Page 28:   The Martian Manhunter, real name J’onn J’onzz.  First appeared in Stormwatch #1.  Historical first appearance in Detective Comics #225.  Possesses superhuman strength, speed, senses, endurance, telepathic ability, able to become invisible or intangible, can fly and shape-shift.  And he also has “Martian vision,” whatever that is.  He’s pretty darn tough. 
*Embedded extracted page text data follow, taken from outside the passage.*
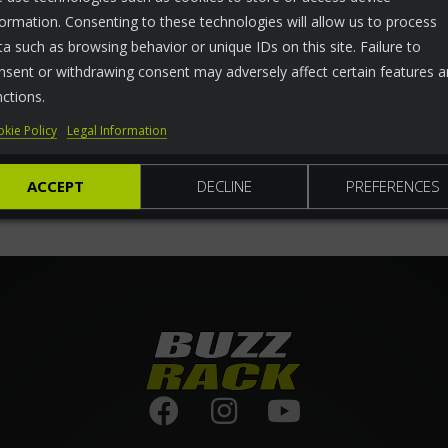
formation. Consenting to these technologies will allow us to process
ta such as browsing behavior or unique IDs on this site. Failure to
nsent or withdrawing consent may adversely affect certain features 
nctions.
kie Policy
Legal Information
ACCEPT
DECLINE
PREFERENCES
Page 29:  “I know why you’re really doing this.”  Please, enlighten us, J’onn.

J'onn's not joking; he did the same thing to the Stormwatch team in Stormwatch (New 52) #12.

Page 30:  

Now Trevor knows how Jim Gordon feels all the time...

Page 31Kielder Forest is a large plantation in Northumberland, England surrounding the Kieler Water reservoir.  It has the distinction of being the largest man made woodland in England.

Page 32:  A-ha!   I knew that the Dark Hunter seemed a bit familiar…all the self-loathing and snarkiness…

Green Arrow, real name Oliver Queen.  First appeared in Green Arrow (New 52) #1.  Historical first appearance in More Fun Comics #73.  Skilled archer and athlete armed with an arsenal of normal and trick arrows. 

This explains why Green Arrow did not answer Cyborg’s call to join the Justice League Reserves in Justice League #16; he was operating under deep cover as the Dark Hunter during that time. 

“…call themselves the Secret Society…”  Of Super-Villains, perhaps?